Ну, старец, моево вяканья 114 много ведь ты слышал. О имени господни повелеваю ти, напиши и ты рабу тому Христову, как богородица беса тово в руках тех мяла и тебе отдала, и как муравьи те тебя ели за тайно-ет уд 115, и как бес-от дрова те сожег и как келья та обгорела, а в ней цело все, и как ты кричал на небо то, да иное, что вспомиишь во славу Христу и богородице. Слушай же, что говорю: не станешь писать, я петь осержусь. Любил слушать у меня, чево соромитца, - скажи хотя немножко! Апостол Павел и Варнава на соборе сказывали же во Еросалиме пред всеми, елика сотвори бог знамения и чюдеса во языцех с нима, в Деяниях, зач. 36 и 42 зач., и величашеся имя господа Исуса. Мнози же от веровавших прихождаху исповедующе и сказующе дела своя. Да и много тово найдется во Апостоле и в Деяниях.

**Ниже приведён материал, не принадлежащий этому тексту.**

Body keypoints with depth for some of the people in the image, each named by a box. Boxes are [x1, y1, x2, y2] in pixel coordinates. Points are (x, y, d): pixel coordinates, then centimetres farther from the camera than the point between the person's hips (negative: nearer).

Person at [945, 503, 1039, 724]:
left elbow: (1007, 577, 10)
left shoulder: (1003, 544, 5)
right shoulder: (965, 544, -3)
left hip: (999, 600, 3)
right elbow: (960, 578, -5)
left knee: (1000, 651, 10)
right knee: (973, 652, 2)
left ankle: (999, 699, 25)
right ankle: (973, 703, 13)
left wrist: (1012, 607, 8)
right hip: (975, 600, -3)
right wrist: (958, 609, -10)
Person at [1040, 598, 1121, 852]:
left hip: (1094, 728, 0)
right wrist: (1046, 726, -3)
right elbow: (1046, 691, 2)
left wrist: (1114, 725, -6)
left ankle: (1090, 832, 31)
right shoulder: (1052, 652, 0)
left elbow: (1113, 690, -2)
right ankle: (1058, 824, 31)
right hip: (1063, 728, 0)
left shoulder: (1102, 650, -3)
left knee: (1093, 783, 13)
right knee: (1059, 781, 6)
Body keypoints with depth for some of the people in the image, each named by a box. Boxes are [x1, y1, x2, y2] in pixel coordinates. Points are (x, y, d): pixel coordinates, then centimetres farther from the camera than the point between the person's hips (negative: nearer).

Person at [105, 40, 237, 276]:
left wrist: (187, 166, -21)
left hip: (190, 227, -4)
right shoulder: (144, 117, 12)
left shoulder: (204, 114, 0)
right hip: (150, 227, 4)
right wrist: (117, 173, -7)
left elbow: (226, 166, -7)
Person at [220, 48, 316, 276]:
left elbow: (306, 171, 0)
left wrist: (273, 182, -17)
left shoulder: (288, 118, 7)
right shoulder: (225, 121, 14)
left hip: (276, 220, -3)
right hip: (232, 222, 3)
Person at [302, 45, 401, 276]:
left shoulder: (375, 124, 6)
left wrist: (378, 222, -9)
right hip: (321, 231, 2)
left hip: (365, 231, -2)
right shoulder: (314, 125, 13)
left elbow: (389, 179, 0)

Сказывай, небось, лише совесть крепку держи; не себе славы ища, говори, но Христу и богородице. Пускай раб-от Христов веселится, чтучи! Как умрем, так он почтет, да помянет пред богом нас. А мы за чтущих и послушающих станем бога молить; наши оне люди будут там у Христа, а мы их во веки веком. Аминь.